WHAT IS NEEDED
Reproduce every line of the listing below word for word, but leave the pictures out of your answer.

Items from a data source:
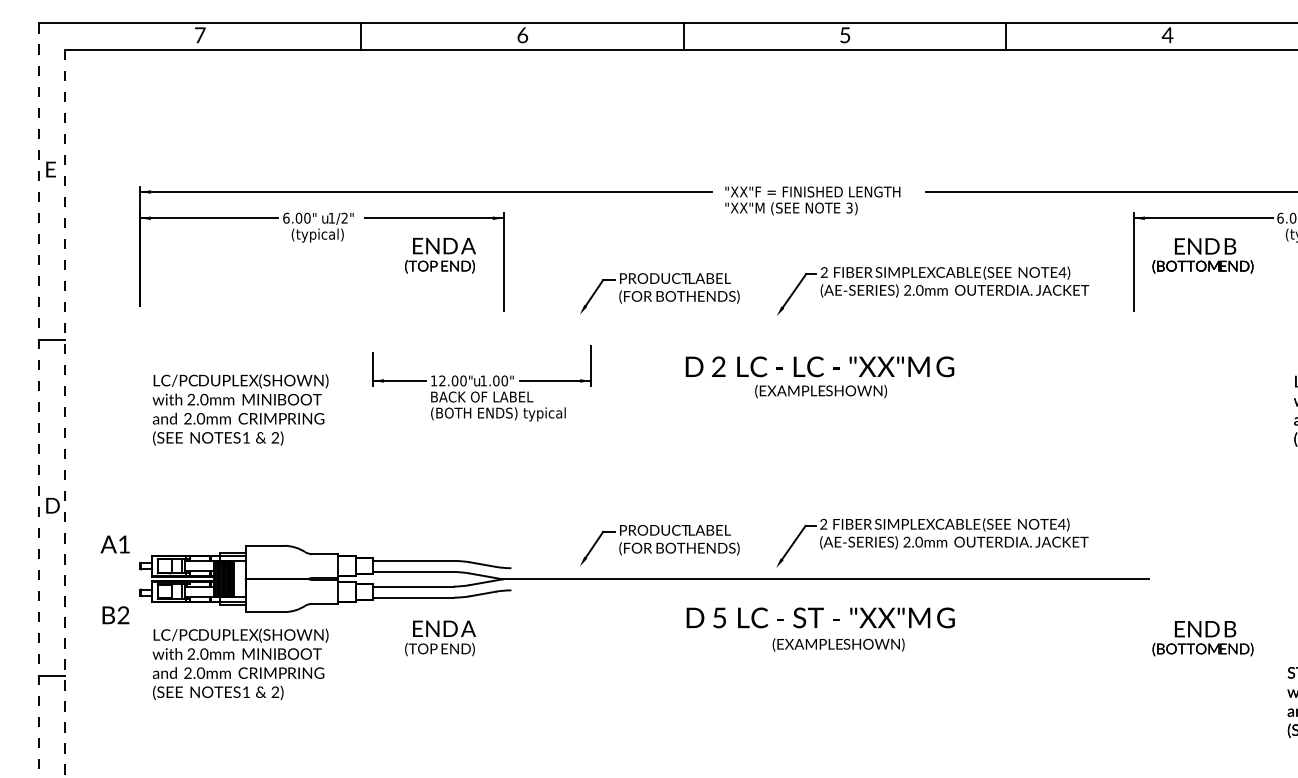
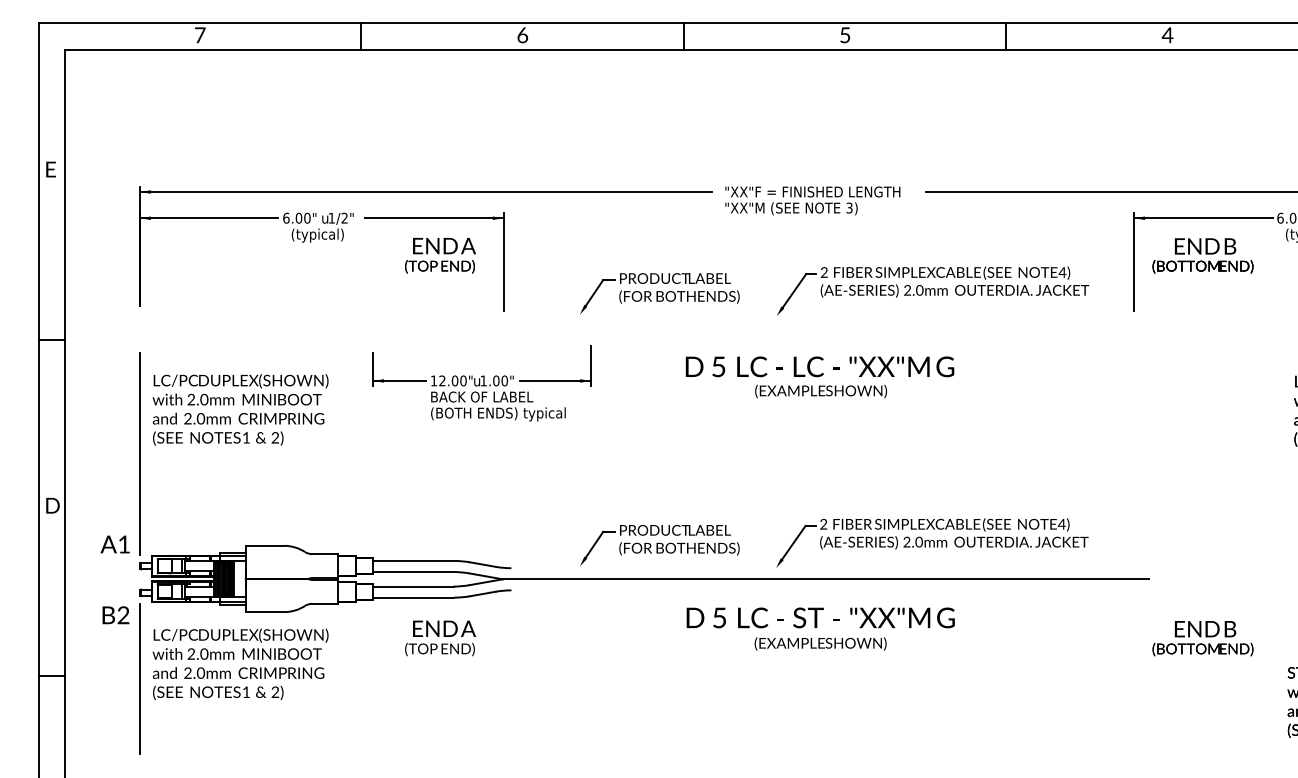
text at (718, 366): 2 -> 5
line at (38, 400): dashed -> solid
line at (65, 413): dashed -> solid
line at (140, 453): none -> present
text at (838, 644) position: (838, 644) -> (820, 643)
line at (140, 678): none -> present
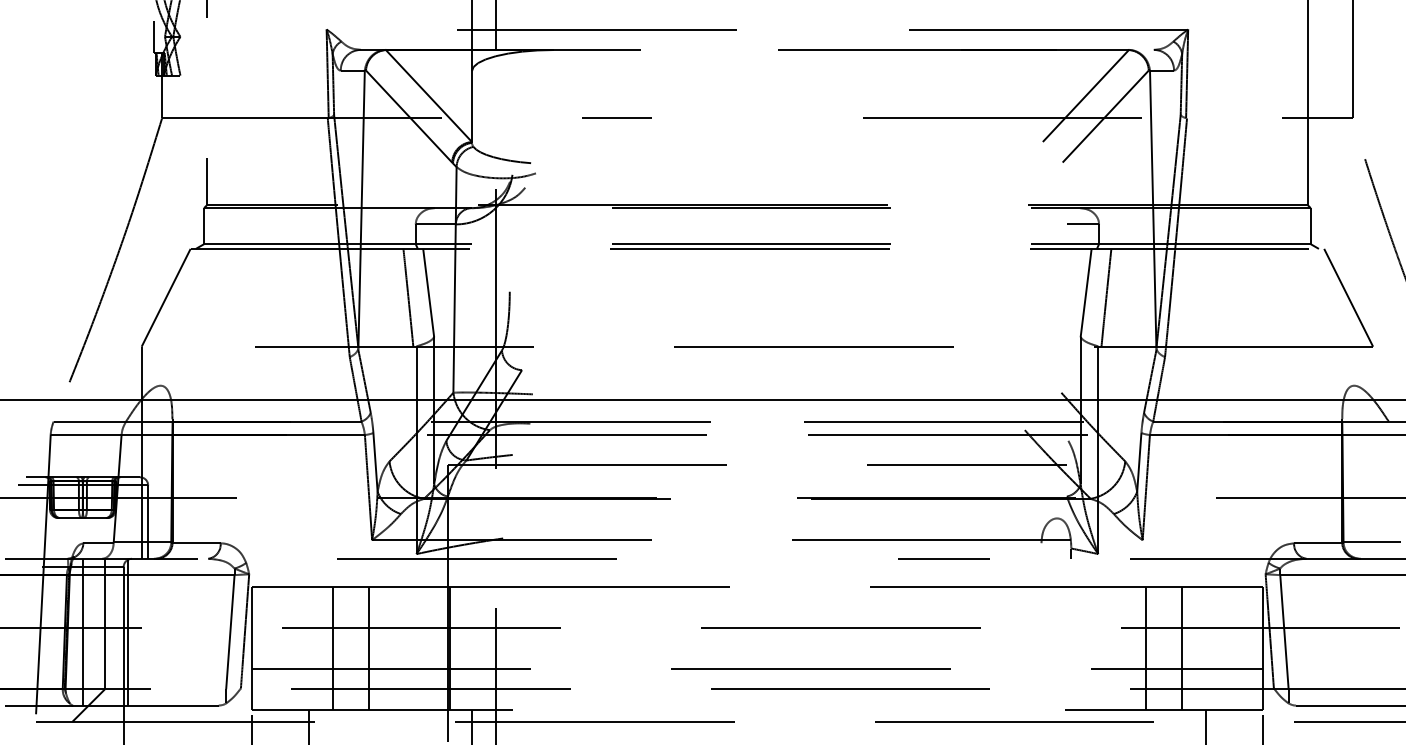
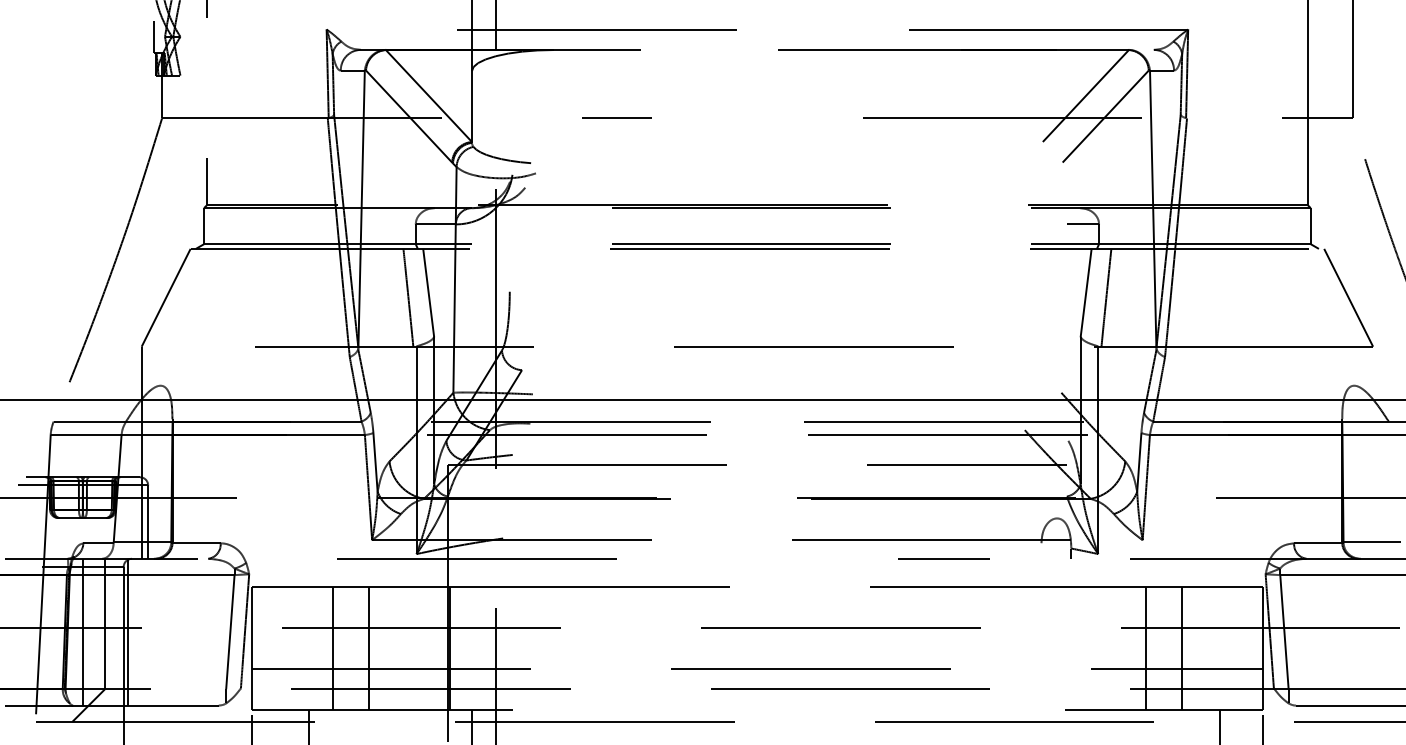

TASK OUTPUT
text at (718, 366): 2 -> 5
line at (38, 400): dashed -> solid
line at (65, 413): dashed -> solid
line at (140, 453): none -> present
text at (838, 644) position: (838, 644) -> (820, 643)
line at (140, 678): none -> present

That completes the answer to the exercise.